## EXERCISE DIRECTIONS
In the data below, the answer is the run of lines from the line containing "4: (177, 141, 3.92)" through the line containing "15: (283, 469, 2.00)", both included; print it exactly and nothing else.

## Dataset excerpts
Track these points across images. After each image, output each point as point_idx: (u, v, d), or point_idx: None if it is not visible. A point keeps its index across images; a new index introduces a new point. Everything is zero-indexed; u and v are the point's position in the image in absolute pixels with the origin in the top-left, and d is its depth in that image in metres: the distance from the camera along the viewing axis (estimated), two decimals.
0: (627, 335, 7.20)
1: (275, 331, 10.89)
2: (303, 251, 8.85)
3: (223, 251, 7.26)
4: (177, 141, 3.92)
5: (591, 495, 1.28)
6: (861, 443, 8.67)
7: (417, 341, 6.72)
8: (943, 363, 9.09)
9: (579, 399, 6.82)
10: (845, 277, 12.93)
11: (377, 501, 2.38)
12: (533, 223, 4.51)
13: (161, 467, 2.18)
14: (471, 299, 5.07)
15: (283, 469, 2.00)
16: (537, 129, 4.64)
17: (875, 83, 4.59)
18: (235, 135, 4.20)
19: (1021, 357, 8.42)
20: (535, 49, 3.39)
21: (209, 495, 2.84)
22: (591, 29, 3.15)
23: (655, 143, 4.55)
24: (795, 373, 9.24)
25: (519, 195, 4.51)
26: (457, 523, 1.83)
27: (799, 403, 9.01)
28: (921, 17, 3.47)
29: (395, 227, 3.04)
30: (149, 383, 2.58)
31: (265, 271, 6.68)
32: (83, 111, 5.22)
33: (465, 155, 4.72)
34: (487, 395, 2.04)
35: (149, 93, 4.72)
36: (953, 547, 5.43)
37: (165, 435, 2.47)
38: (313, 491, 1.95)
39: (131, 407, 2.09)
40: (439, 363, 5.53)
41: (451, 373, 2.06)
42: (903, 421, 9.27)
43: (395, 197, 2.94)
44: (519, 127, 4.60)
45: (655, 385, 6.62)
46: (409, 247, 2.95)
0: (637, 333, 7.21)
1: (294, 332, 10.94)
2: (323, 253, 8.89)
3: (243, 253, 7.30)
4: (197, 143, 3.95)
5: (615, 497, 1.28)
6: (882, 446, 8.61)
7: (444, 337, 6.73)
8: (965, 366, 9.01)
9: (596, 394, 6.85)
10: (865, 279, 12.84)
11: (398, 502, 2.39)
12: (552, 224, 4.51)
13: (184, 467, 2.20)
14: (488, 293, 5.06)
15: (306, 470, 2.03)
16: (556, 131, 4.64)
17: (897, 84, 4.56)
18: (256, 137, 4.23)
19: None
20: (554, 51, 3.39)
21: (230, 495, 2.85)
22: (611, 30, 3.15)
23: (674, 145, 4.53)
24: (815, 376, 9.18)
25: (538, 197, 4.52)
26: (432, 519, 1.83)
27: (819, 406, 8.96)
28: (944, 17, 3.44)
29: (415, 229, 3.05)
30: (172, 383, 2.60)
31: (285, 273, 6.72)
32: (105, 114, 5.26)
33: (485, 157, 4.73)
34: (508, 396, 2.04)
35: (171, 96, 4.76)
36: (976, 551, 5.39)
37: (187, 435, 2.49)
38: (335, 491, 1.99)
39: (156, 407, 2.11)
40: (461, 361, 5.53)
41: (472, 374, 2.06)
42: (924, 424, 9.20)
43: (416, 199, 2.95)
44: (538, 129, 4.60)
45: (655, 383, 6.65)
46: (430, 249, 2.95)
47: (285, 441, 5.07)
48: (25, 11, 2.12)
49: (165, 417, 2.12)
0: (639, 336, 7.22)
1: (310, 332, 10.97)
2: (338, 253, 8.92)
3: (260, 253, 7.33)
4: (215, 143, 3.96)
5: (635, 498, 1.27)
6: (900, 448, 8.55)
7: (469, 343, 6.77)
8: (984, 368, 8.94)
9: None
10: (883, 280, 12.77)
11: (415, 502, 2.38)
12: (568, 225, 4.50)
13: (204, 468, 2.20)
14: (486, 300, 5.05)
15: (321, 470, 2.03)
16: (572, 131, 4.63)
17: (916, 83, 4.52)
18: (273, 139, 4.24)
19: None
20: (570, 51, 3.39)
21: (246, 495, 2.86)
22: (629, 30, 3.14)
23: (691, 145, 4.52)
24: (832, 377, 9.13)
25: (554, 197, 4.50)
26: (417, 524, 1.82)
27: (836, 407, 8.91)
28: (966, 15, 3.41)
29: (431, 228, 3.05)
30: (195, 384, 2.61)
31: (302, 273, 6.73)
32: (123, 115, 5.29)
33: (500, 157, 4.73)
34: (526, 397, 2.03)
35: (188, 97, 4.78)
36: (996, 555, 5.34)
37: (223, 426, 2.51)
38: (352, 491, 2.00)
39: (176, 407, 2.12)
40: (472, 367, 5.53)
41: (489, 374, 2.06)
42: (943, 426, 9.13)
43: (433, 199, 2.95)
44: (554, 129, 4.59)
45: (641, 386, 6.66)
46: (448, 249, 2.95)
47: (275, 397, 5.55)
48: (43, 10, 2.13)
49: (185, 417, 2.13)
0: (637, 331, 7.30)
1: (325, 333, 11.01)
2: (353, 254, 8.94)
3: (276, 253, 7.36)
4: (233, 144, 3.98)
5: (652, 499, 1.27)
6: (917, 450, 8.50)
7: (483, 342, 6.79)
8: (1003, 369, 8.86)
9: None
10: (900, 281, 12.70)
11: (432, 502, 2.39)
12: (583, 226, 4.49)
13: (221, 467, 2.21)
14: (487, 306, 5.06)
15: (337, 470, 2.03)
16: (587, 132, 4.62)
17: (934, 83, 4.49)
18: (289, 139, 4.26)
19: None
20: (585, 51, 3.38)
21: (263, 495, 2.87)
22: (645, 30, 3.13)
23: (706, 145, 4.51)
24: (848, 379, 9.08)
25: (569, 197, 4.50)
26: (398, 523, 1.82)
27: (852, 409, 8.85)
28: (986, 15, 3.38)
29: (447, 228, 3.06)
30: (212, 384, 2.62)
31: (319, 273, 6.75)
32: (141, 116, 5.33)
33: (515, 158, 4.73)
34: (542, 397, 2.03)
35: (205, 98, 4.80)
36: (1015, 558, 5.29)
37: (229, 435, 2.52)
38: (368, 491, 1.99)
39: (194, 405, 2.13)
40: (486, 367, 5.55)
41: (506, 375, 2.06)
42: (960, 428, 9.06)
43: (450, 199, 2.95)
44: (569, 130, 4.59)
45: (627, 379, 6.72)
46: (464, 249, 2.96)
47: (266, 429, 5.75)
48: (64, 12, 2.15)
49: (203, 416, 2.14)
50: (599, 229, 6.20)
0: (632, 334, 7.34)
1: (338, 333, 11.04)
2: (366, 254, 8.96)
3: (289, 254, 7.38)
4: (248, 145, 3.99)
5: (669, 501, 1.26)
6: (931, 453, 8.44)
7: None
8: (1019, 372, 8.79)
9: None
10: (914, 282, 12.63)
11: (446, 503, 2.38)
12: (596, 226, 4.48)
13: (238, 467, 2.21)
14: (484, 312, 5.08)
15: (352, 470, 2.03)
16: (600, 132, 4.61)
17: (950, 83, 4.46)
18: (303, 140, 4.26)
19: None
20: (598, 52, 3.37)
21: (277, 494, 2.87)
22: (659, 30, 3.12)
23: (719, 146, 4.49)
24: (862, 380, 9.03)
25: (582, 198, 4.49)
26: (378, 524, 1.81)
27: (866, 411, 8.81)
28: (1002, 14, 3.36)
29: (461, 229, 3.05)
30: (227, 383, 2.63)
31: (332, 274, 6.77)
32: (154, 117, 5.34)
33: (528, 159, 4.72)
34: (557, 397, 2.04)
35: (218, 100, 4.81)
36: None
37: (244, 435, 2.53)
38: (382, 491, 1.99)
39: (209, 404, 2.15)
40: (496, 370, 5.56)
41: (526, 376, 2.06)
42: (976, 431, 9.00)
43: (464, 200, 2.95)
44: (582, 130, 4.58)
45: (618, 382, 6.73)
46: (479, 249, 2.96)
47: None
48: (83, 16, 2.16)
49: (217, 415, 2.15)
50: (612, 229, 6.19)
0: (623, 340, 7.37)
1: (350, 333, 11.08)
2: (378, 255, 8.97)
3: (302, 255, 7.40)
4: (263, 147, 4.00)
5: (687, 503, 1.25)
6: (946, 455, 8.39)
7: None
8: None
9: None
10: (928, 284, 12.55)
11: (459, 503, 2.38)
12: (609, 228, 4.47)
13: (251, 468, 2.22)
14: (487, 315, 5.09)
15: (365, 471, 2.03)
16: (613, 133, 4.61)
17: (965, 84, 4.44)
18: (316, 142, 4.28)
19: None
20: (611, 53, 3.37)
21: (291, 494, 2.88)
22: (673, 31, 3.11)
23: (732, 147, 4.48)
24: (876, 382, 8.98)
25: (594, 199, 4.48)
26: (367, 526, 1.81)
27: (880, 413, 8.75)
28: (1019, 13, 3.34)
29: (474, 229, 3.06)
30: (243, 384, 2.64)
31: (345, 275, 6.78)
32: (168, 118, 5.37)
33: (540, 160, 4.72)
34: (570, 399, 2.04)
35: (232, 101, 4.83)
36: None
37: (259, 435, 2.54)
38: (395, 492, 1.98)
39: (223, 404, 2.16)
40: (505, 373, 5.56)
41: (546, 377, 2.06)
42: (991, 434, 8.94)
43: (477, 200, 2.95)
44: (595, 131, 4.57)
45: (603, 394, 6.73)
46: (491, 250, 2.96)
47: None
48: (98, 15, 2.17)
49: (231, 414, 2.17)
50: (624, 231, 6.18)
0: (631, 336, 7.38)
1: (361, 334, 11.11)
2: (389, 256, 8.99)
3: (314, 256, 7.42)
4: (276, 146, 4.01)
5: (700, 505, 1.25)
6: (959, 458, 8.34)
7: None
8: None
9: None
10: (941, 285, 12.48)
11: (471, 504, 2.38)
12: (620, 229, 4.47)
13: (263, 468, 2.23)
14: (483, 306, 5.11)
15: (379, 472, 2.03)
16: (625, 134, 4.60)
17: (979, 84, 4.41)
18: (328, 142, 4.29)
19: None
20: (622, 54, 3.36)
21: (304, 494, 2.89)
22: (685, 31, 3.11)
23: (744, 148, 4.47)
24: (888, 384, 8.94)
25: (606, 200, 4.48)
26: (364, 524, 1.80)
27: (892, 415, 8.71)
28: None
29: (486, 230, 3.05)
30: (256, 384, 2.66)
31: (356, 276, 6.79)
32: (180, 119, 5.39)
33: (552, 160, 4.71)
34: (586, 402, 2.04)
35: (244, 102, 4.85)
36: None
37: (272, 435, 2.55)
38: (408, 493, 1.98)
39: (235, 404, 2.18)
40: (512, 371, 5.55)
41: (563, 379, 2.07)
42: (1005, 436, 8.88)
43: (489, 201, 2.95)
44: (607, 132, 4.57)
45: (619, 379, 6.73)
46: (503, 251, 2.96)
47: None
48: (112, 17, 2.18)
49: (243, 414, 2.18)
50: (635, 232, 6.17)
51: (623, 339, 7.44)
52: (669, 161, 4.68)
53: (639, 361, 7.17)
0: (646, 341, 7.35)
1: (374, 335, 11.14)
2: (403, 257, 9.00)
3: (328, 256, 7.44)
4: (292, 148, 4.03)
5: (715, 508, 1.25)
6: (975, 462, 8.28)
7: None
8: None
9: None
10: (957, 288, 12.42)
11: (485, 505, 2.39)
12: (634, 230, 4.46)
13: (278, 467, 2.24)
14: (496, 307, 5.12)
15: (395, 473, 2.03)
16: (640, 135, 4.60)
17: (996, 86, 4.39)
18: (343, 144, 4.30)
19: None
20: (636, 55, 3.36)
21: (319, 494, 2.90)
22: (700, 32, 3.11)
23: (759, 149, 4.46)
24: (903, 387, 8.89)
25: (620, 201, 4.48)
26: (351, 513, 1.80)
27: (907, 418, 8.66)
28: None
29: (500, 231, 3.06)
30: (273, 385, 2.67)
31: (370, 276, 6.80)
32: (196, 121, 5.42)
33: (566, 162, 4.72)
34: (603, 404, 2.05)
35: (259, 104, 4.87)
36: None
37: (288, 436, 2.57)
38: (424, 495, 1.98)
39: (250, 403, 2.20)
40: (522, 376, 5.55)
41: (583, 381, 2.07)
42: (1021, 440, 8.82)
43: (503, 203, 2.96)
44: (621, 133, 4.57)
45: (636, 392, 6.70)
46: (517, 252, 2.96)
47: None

## RESULT FOR THIS TASK
4: (177, 141, 3.92)
5: (591, 495, 1.28)
6: (861, 443, 8.67)
7: (417, 341, 6.72)
8: (943, 363, 9.09)
9: (579, 399, 6.82)
10: (845, 277, 12.93)
11: (377, 501, 2.38)
12: (533, 223, 4.51)
13: (161, 467, 2.18)
14: (471, 299, 5.07)
15: (283, 469, 2.00)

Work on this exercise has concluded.